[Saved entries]
= = =

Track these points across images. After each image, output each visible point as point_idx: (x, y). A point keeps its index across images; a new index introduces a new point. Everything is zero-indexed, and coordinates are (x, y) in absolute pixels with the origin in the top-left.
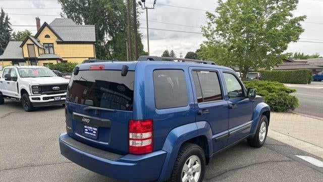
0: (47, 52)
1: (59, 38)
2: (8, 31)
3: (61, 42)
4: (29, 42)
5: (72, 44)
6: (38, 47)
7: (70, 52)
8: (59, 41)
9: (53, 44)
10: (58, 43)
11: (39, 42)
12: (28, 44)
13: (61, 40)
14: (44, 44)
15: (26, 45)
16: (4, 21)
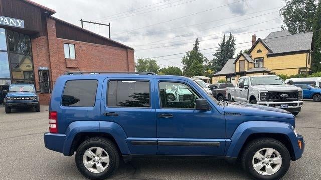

= = =

**Task prompt:**
Leave the pictures out, and transcribe each of the records exactly.

**Exercise answer:**
Track these points across images. After each image, output each visible point as point_idx: (x, y). A point keeps its index across images; a new index introduces a new point. Everything is zero-indexed, and coordinates are (x, y) in absolute pixels with the origin in the top-left.
0: (47, 52)
1: (59, 38)
2: (8, 31)
3: (61, 42)
4: (29, 42)
5: (72, 44)
6: (38, 47)
7: (70, 52)
8: (59, 41)
9: (53, 44)
10: (58, 43)
11: (39, 42)
12: (28, 44)
13: (61, 40)
14: (44, 44)
15: (26, 45)
16: (4, 21)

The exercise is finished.